The estimated uncertainties for the Finnish and Swedish stations, having almost 20 years of data, were lowest on the 0.01, 0.03 mm/year level (horizontal and vertical), raising some speculations about still too optimistic uncertainties. We removed only annual and semi-annual signals in the uncertainty analysis, and the potentially remaining periodical signals, like GPS draconitic year, should evenly increase the uncertainty. However, the difference between the 3- and 10-degree solutions was less or equal to the 3-sigma noise estimate, showing very robust velocity estimates. In practice, the large amount of data drastically decreases the uncertainty despite the statistically correct noise modeling.

Our uncertainty estimates describe only the noise component of the time series. The horizontal velocity differences found at Swedish co-located stations suggest an unknown uncertainty that is not observable without co-located stations. A potential reason for systematic differences could have been the differences in the time span combined with the changes in the satellite system (satellite types and constellation) over time. However, in our case study in the pre-analysis phase, we observed a similar size of differences though the same time span was used. Thus, the reason for the systematic differences remains still unknown and needs to be re-analyzed in the next reprocessing.

Conclusions

We have produced an ITRF2014 position and velocity solution including uncertainties for 252 stations mainly in the Nordic and Baltic countries. We combined up to 20 years of daily solutions with full covariance matrices instead of a station-wise and component-wise analysis. The velocity field is more accurate and denser than any previous estimates through thorough and individual pre-analysis of the station position time series. We found significant velocity differences at the co-located stations, pointing out biases not included in the formal uncertainties. We concluded the flicker plus white noise uncertainty estimates were more robust compared to the general power-law estimates, though they may be still somewhat too optimistic for single stations.

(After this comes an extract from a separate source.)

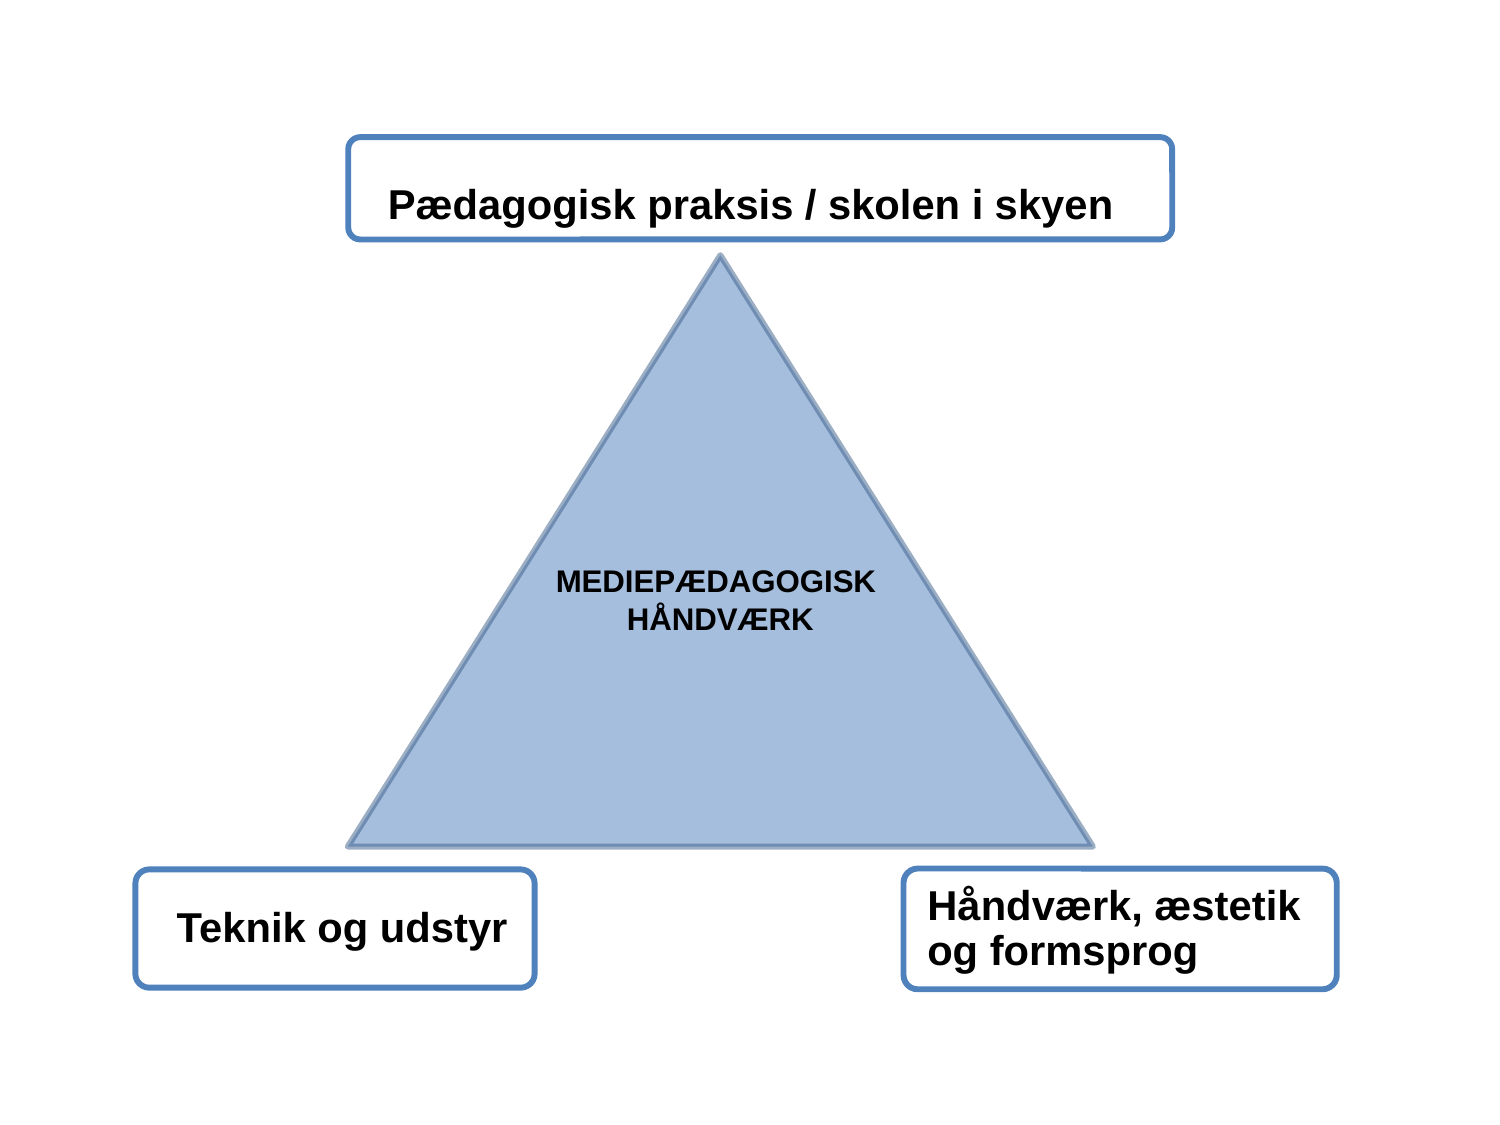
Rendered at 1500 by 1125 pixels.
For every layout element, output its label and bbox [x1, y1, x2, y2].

This ITRF2014 densification solution is a long-awaited update of the Nordic–Baltic velocity solution and now includes a position solution as well. High-quality station velocities and positions are crucial for maintaining the Nordic–Baltic reference frames that are affected by the GIA. In the future, we aim to produce regular cumulative updates on this solution to take full benefit of the newly established stations in many countries and to consider, for example, equipment changes at the stations.